A minimum AGENTS.md draft of 300-600 words, plus an explanation of the purpose of each section.
Be able to decide where current task instructions, long-term project rules, and Codex runtime configuration should go.
A four-category ownership table containing the original content, destination, and reason.
Be able to use a short project brief to help Codex understand structure, commands, tests, key files, and restricted areas.
A project context checklist, plus 2-3 points you think Codex is most likely to misunderstand.
Be able to choose a Codex usage environment based on code access, runtime needs, collaboration needs, and risk.
An environment selection table for 6 task scenarios, including recommended environment, reason, risk, and validation method.

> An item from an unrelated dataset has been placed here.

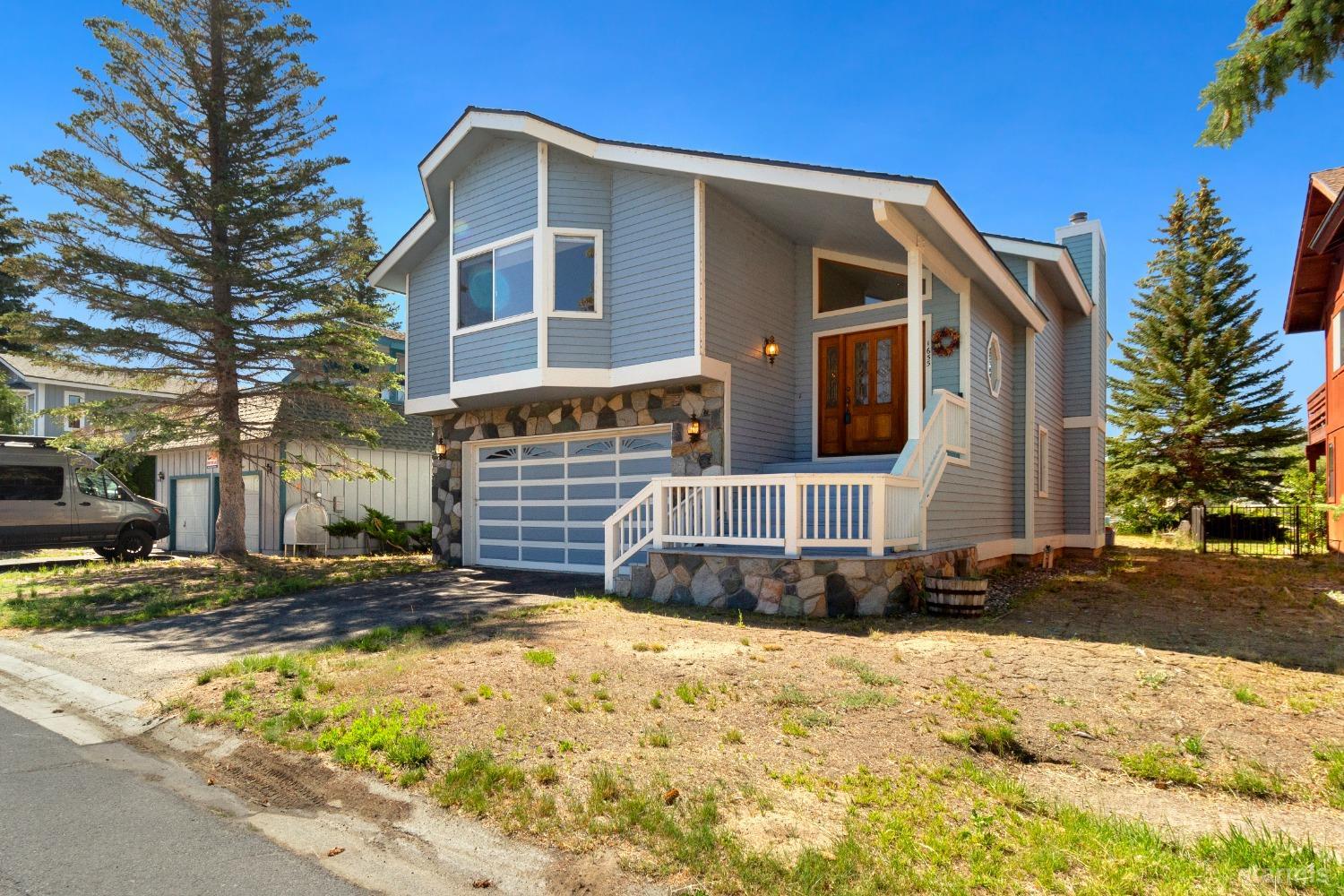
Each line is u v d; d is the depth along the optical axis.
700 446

Be able to rewrite human tasks from issues, PRs, Slack, or Linear into Codex instructions that are executable, verifiable, and clearly scoped.
The original team task, the rewritten Codex task instruction, and the context, scope, and acceptance criteria you added.
Be able to judge whether a Codex task is suitable for automation based on stability, repetition, risk, and verifiability.
An automation suitability judgment table for 6 tasks.
Be able to design a low-risk Codex automation task using six elements: input, action, output, permission, validation, and rollback.
A lightweight automation task design checklist.
Be able to distinguish suitable scenarios for AGENTS.md, Skills, MCP, Plugins, and Subagents, and avoid stacking complex capabilities too early.
An extension capability selection table for 8 scenarios, including the choice, reason, and why not to use something else.
Be able to create long-term Codex usage rules for personal or team permissions, cost, version changes, code review, and knowledge updates.
A long-term Codex usage rulebook with 6-10 rules and the execution method for each rule.